#### TASK MATERIAL:
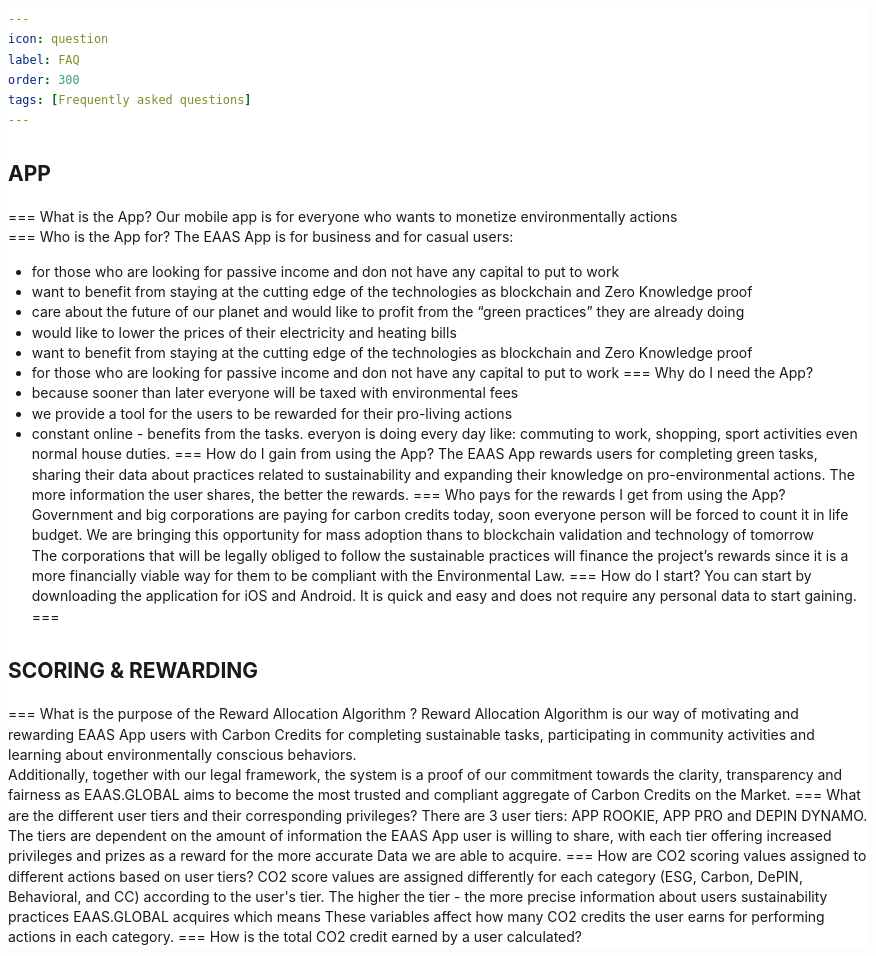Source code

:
 ```yaml
---
icon: question
label: FAQ
order: 300
tags: [Frequently asked questions]
---
```


## APP
=== What is the App?
Our mobile app is for everyone who wants to monetize environmentally actions   
=== Who is the App for?
The EAAS App is for business and for casual users:
- for those who are looking for passive income and don not have any capital to put to work
- want to benefit from staying at the cutting edge of the technologies as blockchain and Zero Knowledge proof
- care about the future of our planet and would like to profit from the “green practices” they are already doing
- would like to lower the prices of their electricity and heating bills
- want to benefit from staying at the cutting edge of the technologies as blockchain and Zero Knowledge proof
- for those who are looking for passive income and don not have any capital to put to work
=== Why do I need the App?
- because sooner than later everyone will be taxed with environmental fees
- we provide a tool for the users to be rewarded for their pro-living actions
- constant online - benefits from the tasks. everyon is doing every day like: commuting to work, shopping, sport activities even normal house duties.
=== How do I gain from using the App?
The EAAS App rewards users for completing green tasks, sharing their data about practices related to sustainability and expanding their knowledge on pro-environmental actions. 
The more information the user shares, the better the rewards.
=== Who pays for the rewards I get from using the App?
Government and big corporations are paying for carbon credits today, soon everyone person will be forced to count it in life budget. We are bringing this opportunity for mass adoption thans to blockchain validation and technology of tomorrow  
The corporations that will be legally obliged to follow the sustainable practices will finance the project’s rewards since it is a more financially viable way for them to be compliant with the Environmental Law.
=== How do I start?
You can start by downloading the application for iOS and Android. It is quick and easy and does not require any personal data to start gaining.   
===
## SCORING & REWARDING
=== What is the purpose of the Reward Allocation Algorithm ?
Reward Allocation Algorithm is our way of motivating and rewarding EAAS App users with Carbon Credits for completing sustainable tasks, participating in community activities and learning about environmentally conscious behaviors.  
Additionally, together with our legal framework, the system is a proof of our commitment towards the clarity, transparency and fairness as EAAS.GLOBAL aims to become the most trusted and compliant aggregate of Carbon Credits on the Market.
=== What are the different user tiers and their corresponding privileges?
There are 3 user tiers: APP ROOKIE, APP PRO and DEPIN DYNAMO. The tiers are dependent on the amount of information the EAAS App user is willing to share, with each tier offering increased privileges and prizes as a reward for the more accurate Data we are able to acquire. 
=== How are CO2 scoring values assigned to different actions based on user tiers?
CO2 score values are assigned differently for each category (ESG, Carbon, DePIN, Behavioral, and CC) according to the user's tier. The higher the tier - the more precise information about users sustainability practices EAAS.GLOBAL acquires which means These variables affect how many CO2 credits the user earns for performing actions in each category.
=== How is the total CO2 credit earned by a user calculated?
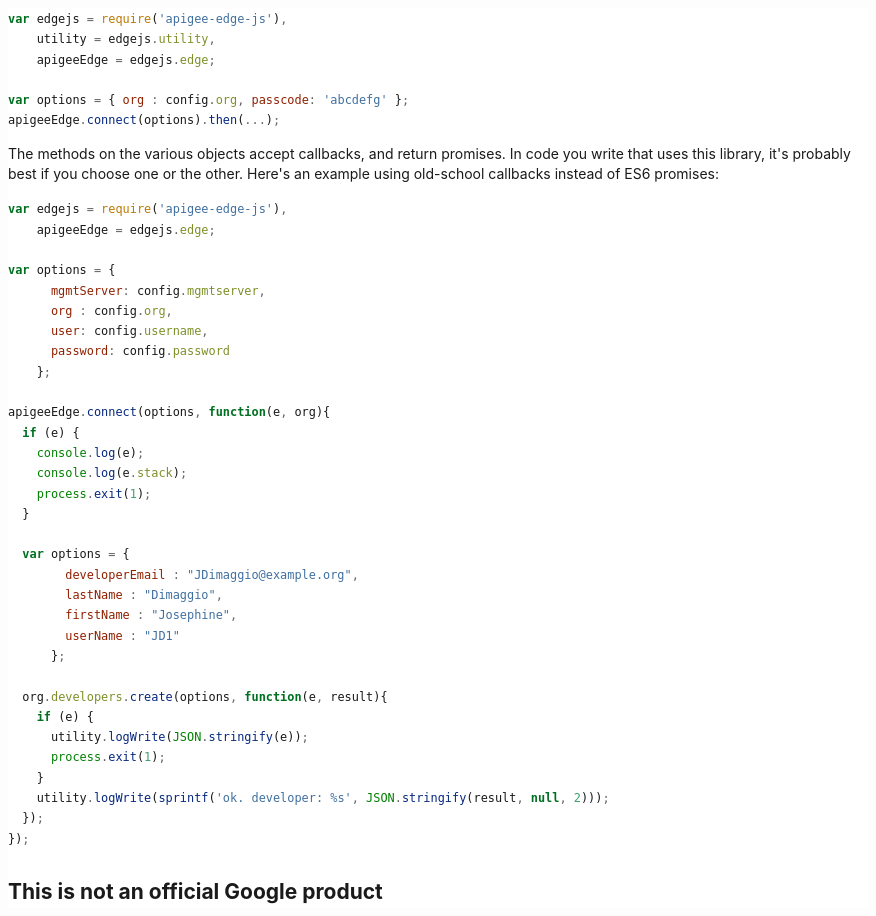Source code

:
 ```js
var edgejs = require('apigee-edge-js'),
    utility = edgejs.utility,
    apigeeEdge = edgejs.edge;

var options = { org : config.org, passcode: 'abcdefg' };
apigeeEdge.connect(options).then(...);

```

The methods on the various objects accept callbacks, and return promises. In code
you write that uses this library, it's probably best if you choose one or the
other. Here's an example using old-school callbacks instead of ES6 promises:

```js
var edgejs = require('apigee-edge-js'),
    apigeeEdge = edgejs.edge;

var options = {
      mgmtServer: config.mgmtserver,
      org : config.org,
      user: config.username,
      password: config.password
    };

apigeeEdge.connect(options, function(e, org){
  if (e) {
    console.log(e);
    console.log(e.stack);
    process.exit(1);
  }

  var options = {
        developerEmail : "JDimaggio@example.org",
        lastName : "Dimaggio",
        firstName : "Josephine",
        userName : "JD1"
      };

  org.developers.create(options, function(e, result){
    if (e) {
      utility.logWrite(JSON.stringify(e));
      process.exit(1);
    }
    utility.logWrite(sprintf('ok. developer: %s', JSON.stringify(result, null, 2)));
  });
});
```



## This is not an official Google product
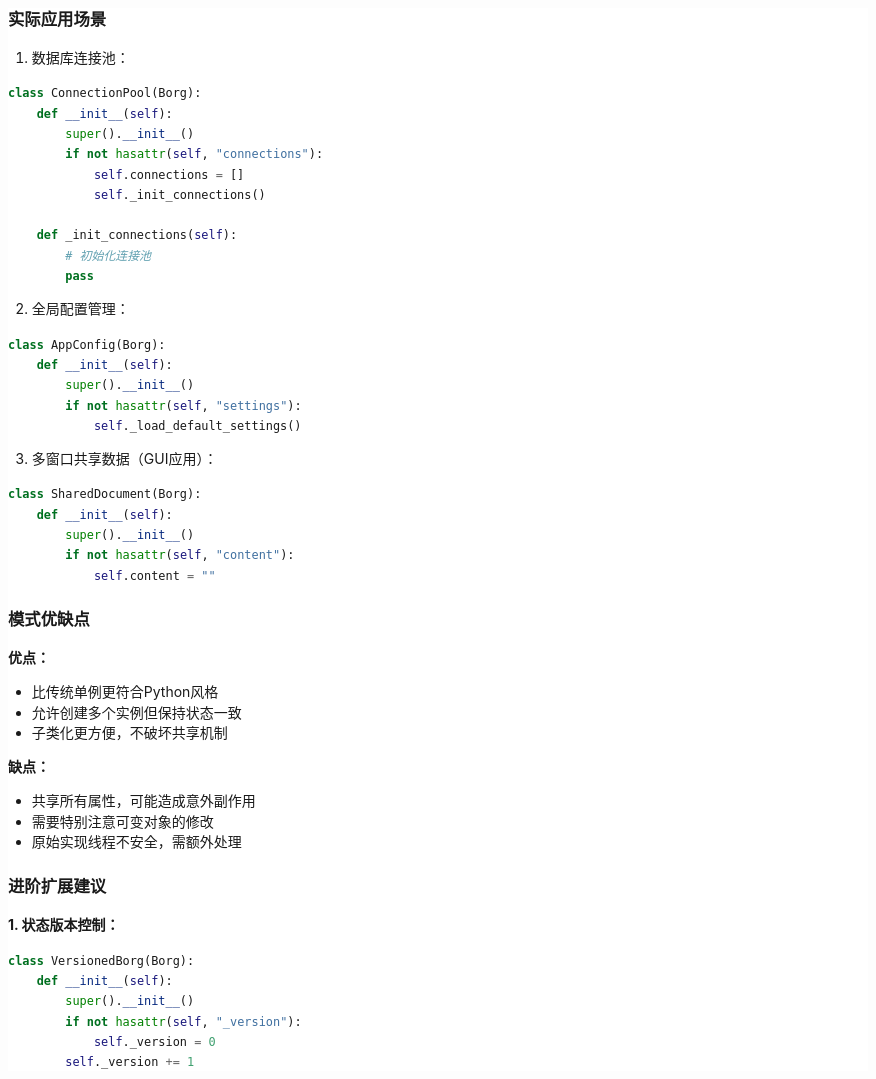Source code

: ### 实际应用场景

1. 数据库连接池：
```python
class ConnectionPool(Borg):
    def __init__(self):
        super().__init__()
        if not hasattr(self, "connections"):
            self.connections = []
            self._init_connections()
    
    def _init_connections(self):
        # 初始化连接池
        pass
```

2. 全局配置管理：
```python
class AppConfig(Borg):
    def __init__(self):
        super().__init__()
        if not hasattr(self, "settings"):
            self._load_default_settings()
```

3. 多窗口共享数据（GUI应用）：
```python
class SharedDocument(Borg):
    def __init__(self):
        super().__init__()
        if not hasattr(self, "content"):
            self.content = ""
```

### 模式优缺点

**优点：**

- 比传统单例更符合Python风格
- 允许创建多个实例但保持状态一致
- 子类化更方便，不破坏共享机制

**缺点：**

- 共享所有属性，可能造成意外副作用
- 需要特别注意可变对象的修改
- 原始实现线程不安全，需额外处理

### 进阶扩展建议

**1. 状态版本控制：**
```python
class VersionedBorg(Borg):
    def __init__(self):
        super().__init__()
        if not hasattr(self, "_version"):
            self._version = 0
        self._version += 1
```
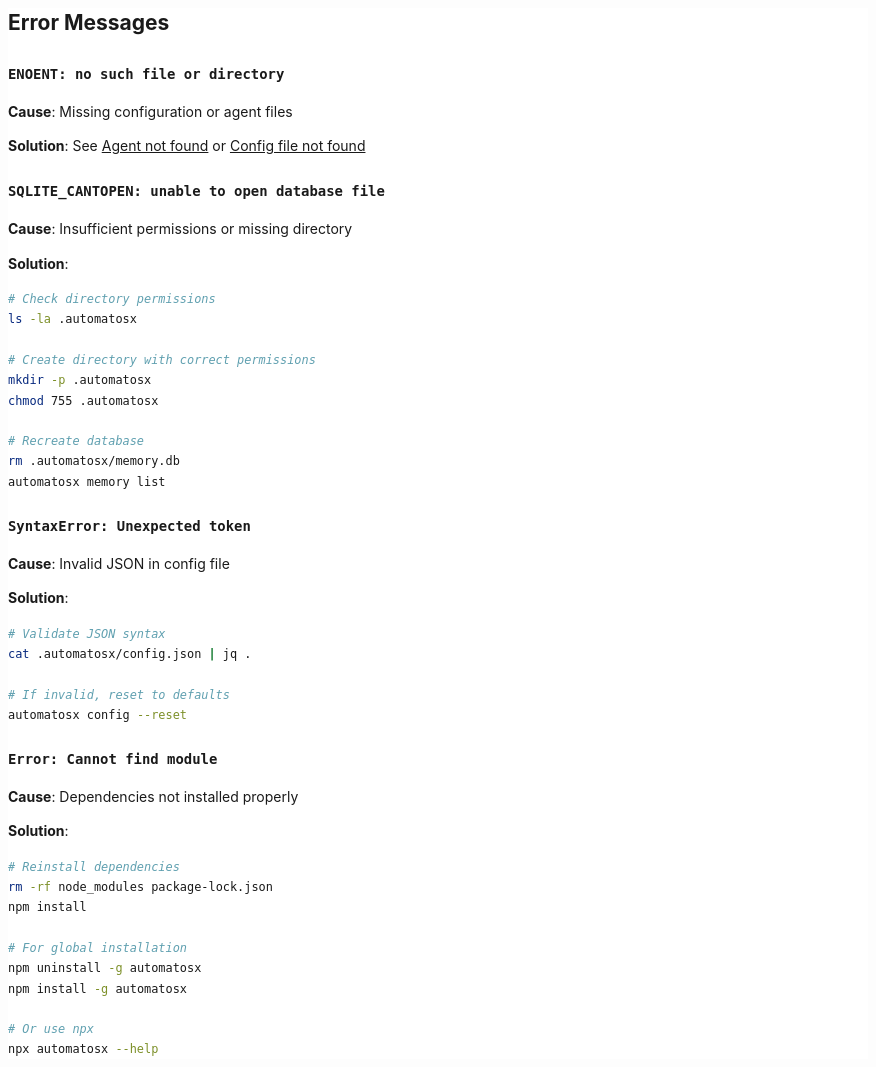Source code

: 
## Error Messages

### `ENOENT: no such file or directory`

**Cause**: Missing configuration or agent files

**Solution**: See [Agent not found](#agent-not-found) or [Config file not found](#error-config-file-not-found)

### `SQLITE_CANTOPEN: unable to open database file`

**Cause**: Insufficient permissions or missing directory

**Solution**:

```bash
# Check directory permissions
ls -la .automatosx

# Create directory with correct permissions
mkdir -p .automatosx
chmod 755 .automatosx

# Recreate database
rm .automatosx/memory.db
automatosx memory list
```

### `SyntaxError: Unexpected token`

**Cause**: Invalid JSON in config file

**Solution**:

```bash
# Validate JSON syntax
cat .automatosx/config.json | jq .

# If invalid, reset to defaults
automatosx config --reset
```

### `Error: Cannot find module`

**Cause**: Dependencies not installed properly

**Solution**:

```bash
# Reinstall dependencies
rm -rf node_modules package-lock.json
npm install

# For global installation
npm uninstall -g automatosx
npm install -g automatosx

# Or use npx
npx automatosx --help
```
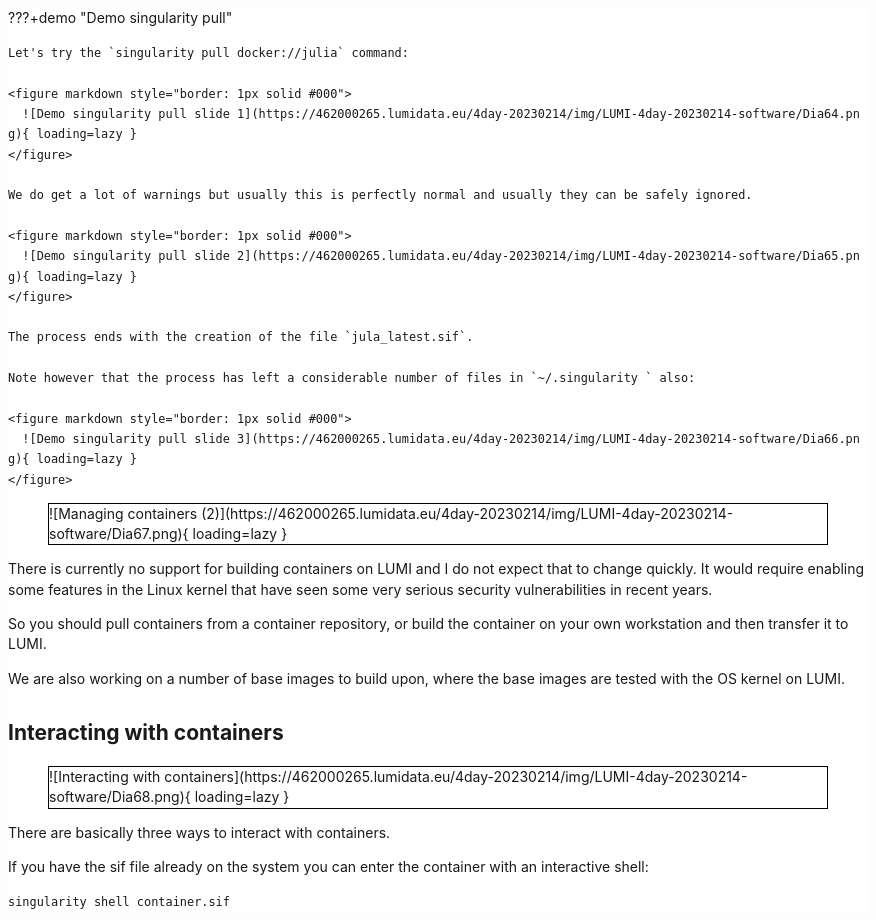 ???+demo "Demo singularity pull"

    Let's try the `singularity pull docker://julia` command:

    <figure markdown style="border: 1px solid #000">
      ![Demo singularity pull slide 1](https://462000265.lumidata.eu/4day-20230214/img/LUMI-4day-20230214-software/Dia64.png){ loading=lazy }
    </figure>

    We do get a lot of warnings but usually this is perfectly normal and usually they can be safely ignored.

    <figure markdown style="border: 1px solid #000">
      ![Demo singularity pull slide 2](https://462000265.lumidata.eu/4day-20230214/img/LUMI-4day-20230214-software/Dia65.png){ loading=lazy }
    </figure>

    The process ends with the creation of the file `jula_latest.sif`. 

    Note however that the process has left a considerable number of files in `~/.singularity ` also:

    <figure markdown style="border: 1px solid #000">
      ![Demo singularity pull slide 3](https://462000265.lumidata.eu/4day-20230214/img/LUMI-4day-20230214-software/Dia66.png){ loading=lazy }
    </figure>


<figure markdown style="border: 1px solid #000">
  ![Managing containers (2)](https://462000265.lumidata.eu/4day-20230214/img/LUMI-4day-20230214-software/Dia67.png){ loading=lazy }
</figure>

There is currently no support for building containers on LUMI and I do not expect that to change quickly.
It would require enabling some features in the Linux kernel that have seen some very serious security
vulnerabilities in recent years.

So you should pull containers from a container repository, or build the container on your own workstation
and then transfer it to LUMI.

We are also working on a number of base images to build upon, where the base images are tested with the
OS kernel on LUMI.

## Interacting with containers

<figure markdown style="border: 1px solid #000">
  ![Interacting with containers](https://462000265.lumidata.eu/4day-20230214/img/LUMI-4day-20230214-software/Dia68.png){ loading=lazy }
</figure>

There are basically three ways to interact with containers.

If you have the sif file already on the system you can enter the container with an interactive shell:

```
singularity shell container.sif
```
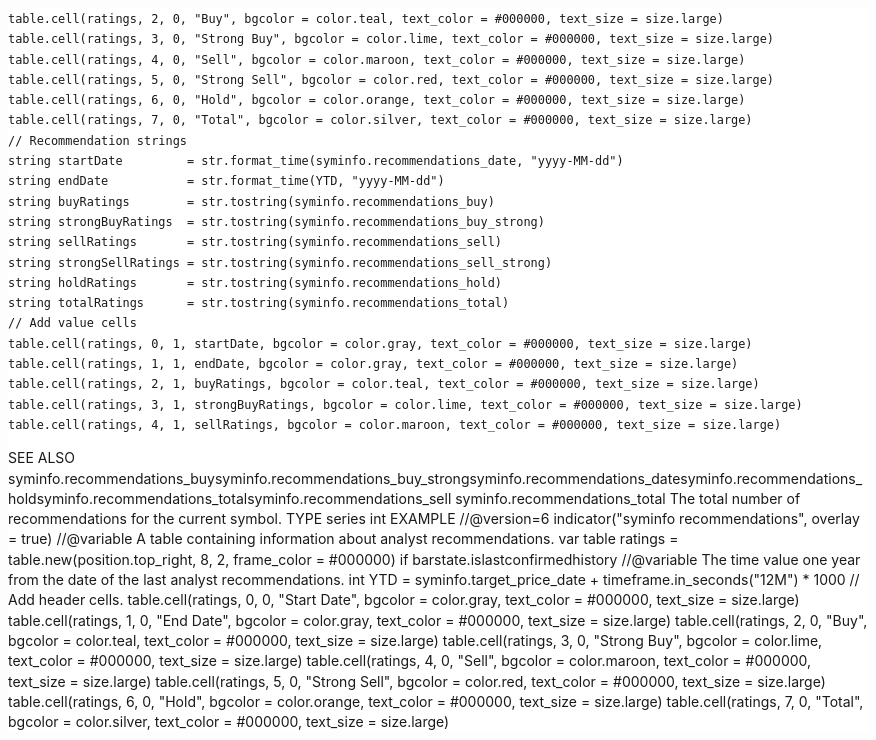     table.cell(ratings, 2, 0, "Buy", bgcolor = color.teal, text_color = #000000, text_size = size.large)
    table.cell(ratings, 3, 0, "Strong Buy", bgcolor = color.lime, text_color = #000000, text_size = size.large)
    table.cell(ratings, 4, 0, "Sell", bgcolor = color.maroon, text_color = #000000, text_size = size.large)
    table.cell(ratings, 5, 0, "Strong Sell", bgcolor = color.red, text_color = #000000, text_size = size.large)
    table.cell(ratings, 6, 0, "Hold", bgcolor = color.orange, text_color = #000000, text_size = size.large)
    table.cell(ratings, 7, 0, "Total", bgcolor = color.silver, text_color = #000000, text_size = size.large)
    // Recommendation strings
    string startDate         = str.format_time(syminfo.recommendations_date, "yyyy-MM-dd")
    string endDate           = str.format_time(YTD, "yyyy-MM-dd")
    string buyRatings        = str.tostring(syminfo.recommendations_buy)
    string strongBuyRatings  = str.tostring(syminfo.recommendations_buy_strong)
    string sellRatings       = str.tostring(syminfo.recommendations_sell)
    string strongSellRatings = str.tostring(syminfo.recommendations_sell_strong)
    string holdRatings       = str.tostring(syminfo.recommendations_hold)
    string totalRatings      = str.tostring(syminfo.recommendations_total)
    // Add value cells
    table.cell(ratings, 0, 1, startDate, bgcolor = color.gray, text_color = #000000, text_size = size.large)
    table.cell(ratings, 1, 1, endDate, bgcolor = color.gray, text_color = #000000, text_size = size.large)
    table.cell(ratings, 2, 1, buyRatings, bgcolor = color.teal, text_color = #000000, text_size = size.large)
    table.cell(ratings, 3, 1, strongBuyRatings, bgcolor = color.lime, text_color = #000000, text_size = size.large)
    table.cell(ratings, 4, 1, sellRatings, bgcolor = color.maroon, text_color = #000000, text_size = size.large)
SEE ALSO
syminfo.recommendations_buysyminfo.recommendations_buy_strongsyminfo.recommendations_datesyminfo.recommendations_holdsyminfo.recommendations_totalsyminfo.recommendations_sell
syminfo.recommendations_total
The total number of recommendations for the current symbol.
TYPE
series int
EXAMPLE
//@version=6
indicator("syminfo recommendations", overlay = true)
//@variable A table containing information about analyst recommendations.
var table ratings = table.new(position.top_right, 8, 2, frame_color = #000000)
if barstate.islastconfirmedhistory
    //@variable The time value one year from the date of the last analyst recommendations.
    int YTD = syminfo.target_price_date + timeframe.in_seconds("12M") * 1000
    // Add header cells.
    table.cell(ratings, 0, 0, "Start Date", bgcolor = color.gray, text_color = #000000, text_size = size.large)
    table.cell(ratings, 1, 0, "End Date", bgcolor = color.gray, text_color = #000000, text_size = size.large)
    table.cell(ratings, 2, 0, "Buy", bgcolor = color.teal, text_color = #000000, text_size = size.large)
    table.cell(ratings, 3, 0, "Strong Buy", bgcolor = color.lime, text_color = #000000, text_size = size.large)
    table.cell(ratings, 4, 0, "Sell", bgcolor = color.maroon, text_color = #000000, text_size = size.large)
    table.cell(ratings, 5, 0, "Strong Sell", bgcolor = color.red, text_color = #000000, text_size = size.large)
    table.cell(ratings, 6, 0, "Hold", bgcolor = color.orange, text_color = #000000, text_size = size.large)
    table.cell(ratings, 7, 0, "Total", bgcolor = color.silver, text_color = #000000, text_size = size.large)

#### TASK PROMPT:
Copy out each line of the data containing the string "green".

#### ANSWER TO THIS PROBLEM:
- care about the future of our planet and would like to profit from the “green practices” they are already doing
The EAAS App rewards users for completing green tasks, sharing their data about practices related to sustainability and expanding their knowledge on pro-environmental actions. 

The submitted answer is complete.